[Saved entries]
==========
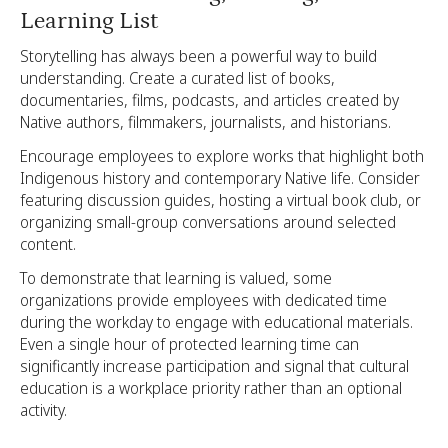
Learning List
Storytelling has always been a powerful way to build
understanding. Create a curated list of books,
documentaries, films, podcasts, and articles created by
Native authors, filmmakers, journalists, and historians.
Encourage employees to explore works that highlight both
Indigenous history and contemporary Native life. Consider
featuring discussion guides, hosting a virtual book club, or
organizing small-group conversations around selected
content.
To demonstrate that learning is valued, some
organizations provide employees with dedicated time
during the workday to engage with educational materials.
Even a single hour of protected learning time can
significantly increase participation and signal that cultural
education is a workplace priority rather than an optional
activity.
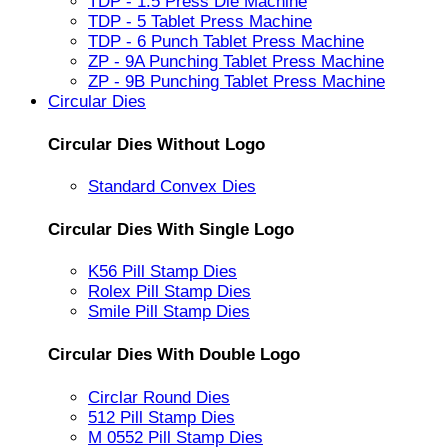
TDP - 1.5 Press Die Machine
TDP - 5 Tablet Press Machine
TDP - 6 Punch Tablet Press Machine
ZP - 9A Punching Tablet Press Machine
ZP - 9B Punching Tablet Press Machine
Circular Dies
Circular Dies Without Logo
Standard Convex Dies
Circular Dies With Single Logo
K56 Pill Stamp Dies
Rolex Pill Stamp Dies
Smile Pill Stamp Dies
Circular Dies With Double Logo
Circlar Round Dies
512 Pill Stamp Dies
M 0552 Pill Stamp Dies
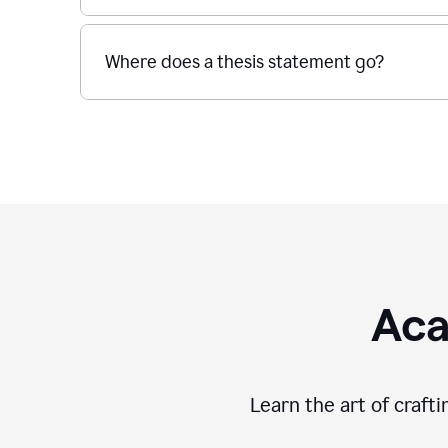
Where does a thesis statement go?
Aca
Learn the art of craft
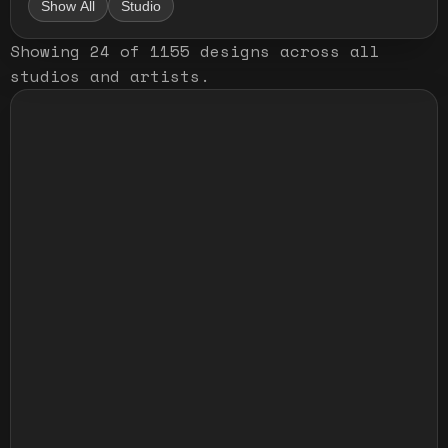
Show All
Studio
Showing
24
of
1155
designs
across all
studios and artists
.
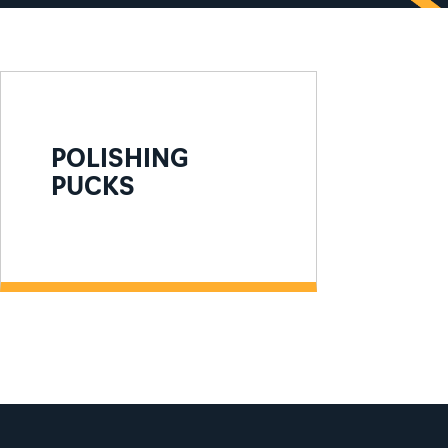
POLISHING
PUCKS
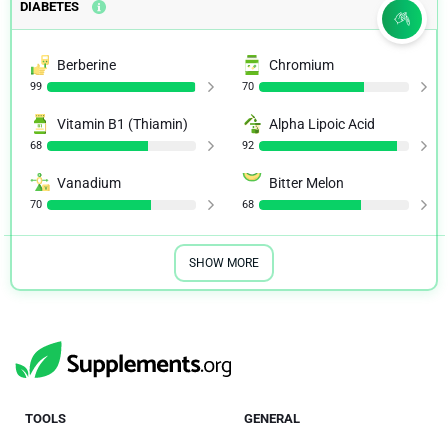
DIABETES
Berberine
Chromium
99
70
Vitamin B1 (Thiamin)
Alpha Lipoic Acid
68
92
Vanadium
Bitter Melon
70
68
SHOW MORE
TOOLS
GENERAL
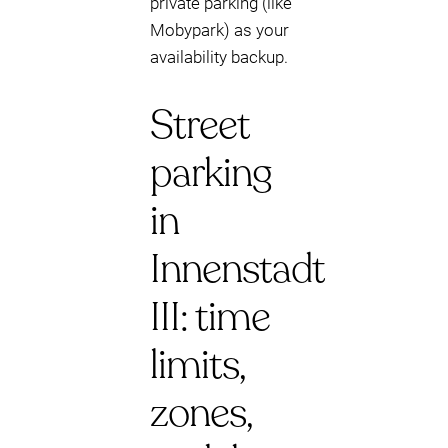
private parking (like
Mobypark) as your
availability backup.
Street
parking
in
Innenstadt
III: time
limits,
zones,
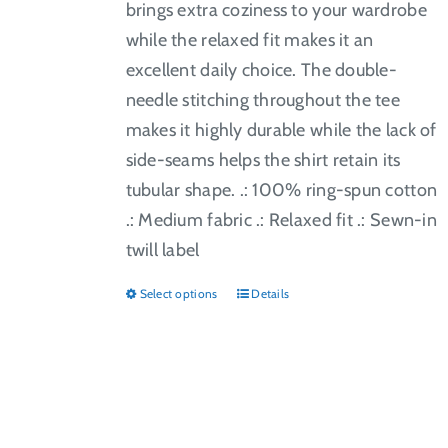
brings extra coziness to your wardrobe
while the relaxed fit makes it an
excellent daily choice. The double-
needle stitching throughout the tee
makes it highly durable while the lack of
side-seams helps the shirt retain its
tubular shape. .: 100% ring-spun cotton
.: Medium fabric .: Relaxed fit .: Sewn-in
twill label
Select options
Details
This
product
has
multiple
variants.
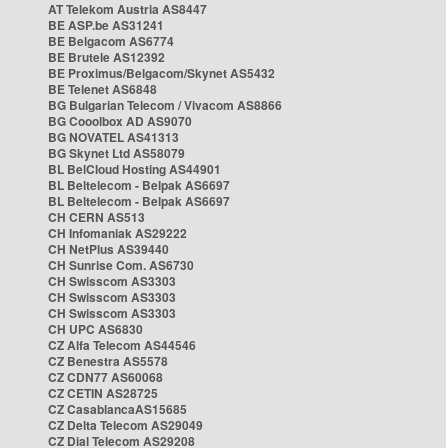
AT Telekom Austria AS8447
BE ASP.be AS31241
BE Belgacom AS6774
BE Brutele AS12392
BE Proximus/Belgacom/Skynet AS5432
BE Telenet AS6848
BG Bulgarian Telecom / Vivacom AS8866
BG Cooolbox AD AS9070
BG NOVATEL AS41313
BG Skynet Ltd AS58079
BL BelCloud Hosting AS44901
BL Beltelecom - Belpak AS6697
BL Beltelecom - Belpak AS6697
CH CERN AS513
CH Infomaniak AS29222
CH NetPlus AS39440
CH Sunrise Com. AS6730
CH Swisscom AS3303
CH Swisscom AS3303
CH Swisscom AS3303
CH UPC AS6830
CZ Alfa Telecom AS44546
CZ Benestra AS5578
CZ CDN77 AS60068
CZ CETIN AS28725
CZ CasablancaAS15685
CZ Delta Telecom AS29049
CZ Dial Telecom AS29208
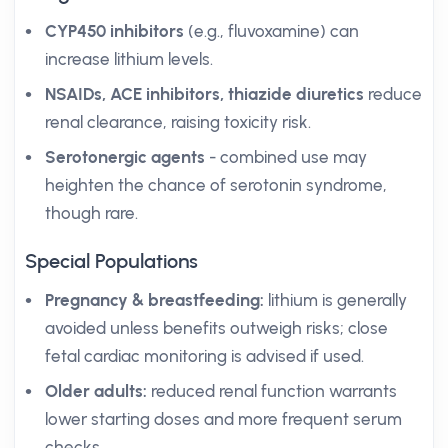
CYP450 inhibitors
(e.g., fluvoxamine) can
increase lithium levels.
NSAIDs, ACE inhibitors, thiazide diuretics
reduce
renal clearance, raising toxicity risk.
Serotonergic agents
- combined use may
heighten the chance of serotonin syndrome,
though rare.
Special Populations
Pregnancy & breastfeeding:
lithium is generally
avoided unless benefits outweigh risks; close
fetal cardiac monitoring is advised if used.
Older adults:
reduced renal function warrants
lower starting doses and more frequent serum
checks.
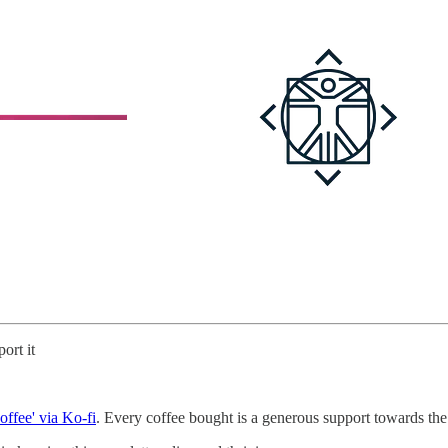
ort it
offee' via Ko-fi
. Every coffee bought is a generous support towards the 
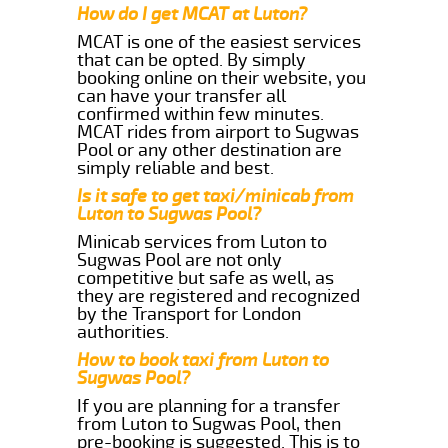
How do I get MCAT at Luton?
MCAT is one of the easiest services
that can be opted. By simply
booking online on their website, you
can have your transfer all
confirmed within few minutes.
MCAT rides from airport to Sugwas
Pool or any other destination are
simply reliable and best.
Is it safe to get taxi/minicab from
Luton to Sugwas Pool?
Minicab services from Luton to
Sugwas Pool are not only
competitive but safe as well, as
they are registered and recognized
by the Transport for London
authorities.
How to book taxi from Luton to
Sugwas Pool?
If you are planning for a transfer
from Luton to Sugwas Pool, then
pre-booking is suggested. This is to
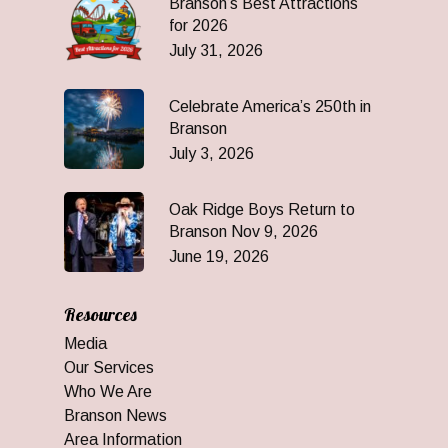
Branson’s Best Attractions
for 2026
July 31, 2026
Celebrate America’s 250th in
Branson
July 3, 2026
Oak Ridge Boys Return to
Branson Nov 9, 2026
June 19, 2026
Resources
Media
Our Services
Who We Are
Branson News
Area Information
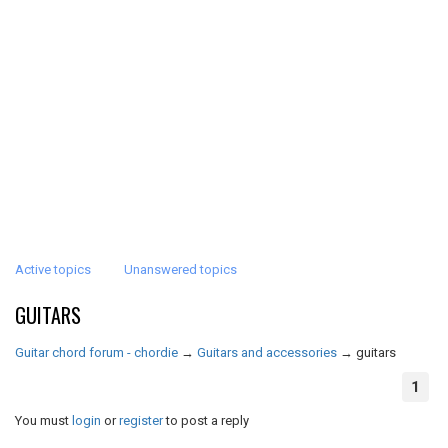
Active topics
Unanswered topics
GUITARS
Guitar chord forum - chordie
→
Guitars and accessories
→
guitars
1
You must
login
or
register
to post a reply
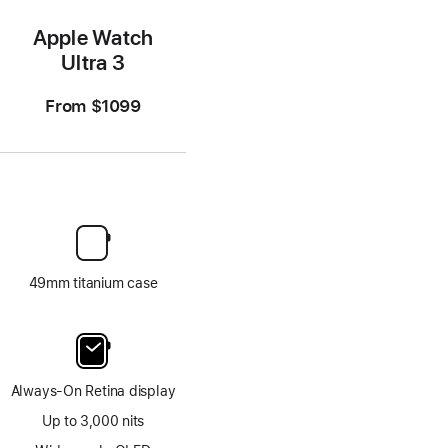
Apple Watch
Ultra 3
From
$1099
49mm titanium case
Always-On Retina display
Up to 3,000 nits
==========
(WHAT NEEDS TO BE DONE) Working from the entries above, return all lines that contain "Punching".

(RESULT FOR THIS EXERCISE)
ZP - 9A Punching Tablet Press Machine
ZP - 9B Punching Tablet Press Machine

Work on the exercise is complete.